● Assignment
Transcribe exactly, and only, the lines running from the one that contains "middle pip: (284, 237)" through the last line of the material. No pictures.

● Supplied entries
· · · ·
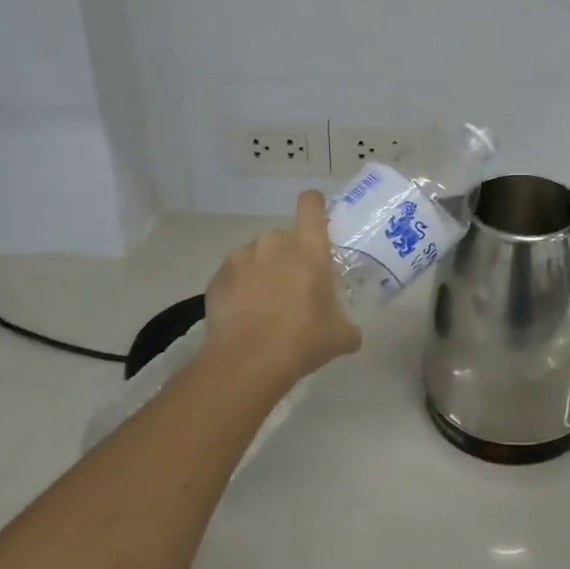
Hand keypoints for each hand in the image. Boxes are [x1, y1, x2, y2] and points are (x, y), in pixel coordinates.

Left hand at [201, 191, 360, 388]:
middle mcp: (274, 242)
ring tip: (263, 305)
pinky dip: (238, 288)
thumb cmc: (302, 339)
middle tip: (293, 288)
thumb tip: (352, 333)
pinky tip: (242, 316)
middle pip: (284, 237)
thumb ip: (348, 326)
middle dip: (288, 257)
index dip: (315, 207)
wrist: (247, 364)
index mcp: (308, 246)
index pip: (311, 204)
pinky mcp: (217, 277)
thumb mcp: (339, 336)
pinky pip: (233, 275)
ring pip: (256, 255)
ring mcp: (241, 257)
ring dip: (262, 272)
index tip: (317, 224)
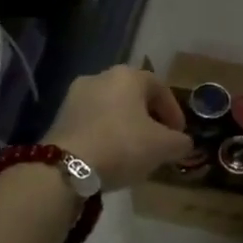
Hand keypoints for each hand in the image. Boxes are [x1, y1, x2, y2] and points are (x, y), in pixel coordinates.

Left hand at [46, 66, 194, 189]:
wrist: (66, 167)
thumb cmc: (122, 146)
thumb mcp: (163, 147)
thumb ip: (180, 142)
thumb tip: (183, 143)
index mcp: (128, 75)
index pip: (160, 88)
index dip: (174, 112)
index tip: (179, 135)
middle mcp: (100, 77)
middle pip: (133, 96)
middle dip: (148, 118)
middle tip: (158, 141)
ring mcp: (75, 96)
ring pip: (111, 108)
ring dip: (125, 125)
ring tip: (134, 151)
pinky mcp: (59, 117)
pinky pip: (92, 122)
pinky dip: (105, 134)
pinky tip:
· · · ·
● Solution to the exercise
middle pip: (284, 237)
thumb ip: (348, 326)
middle dip: (288, 257)
index dip: (315, 207)
wrist: (247, 364)
index mcp: (308, 246)
index pip: (311, 204)
pinky mcp: (217, 277)
thumb mcp: (339, 336)
pinky pip: (233, 275)
ring pip: (256, 255)
ring mcp: (241, 257)
ring dip: (262, 272)
index tip: (317, 224)
Hand keypoints for each hand in the image. Boxes are [x1, y1, x2, y2] and points are (x, y), in pixel coordinates.

Left hand at [46, 66, 194, 189]:
wrist: (66, 167)
thumb cmc: (122, 146)
thumb mcp: (163, 147)
thumb ip: (180, 142)
thumb tip: (183, 143)
index mcp: (128, 75)
index pip: (160, 88)
index dip: (174, 112)
index tip: (179, 135)
middle mcp: (100, 77)
middle pip: (133, 96)
middle dip: (148, 118)
middle tip: (158, 141)
ring mcp: (75, 96)
ring pip: (111, 108)
ring dip: (125, 125)
ring tip: (134, 151)
pinky mcp: (59, 117)
pinky pip: (92, 122)
pinky dip: (105, 134)
pinky tip:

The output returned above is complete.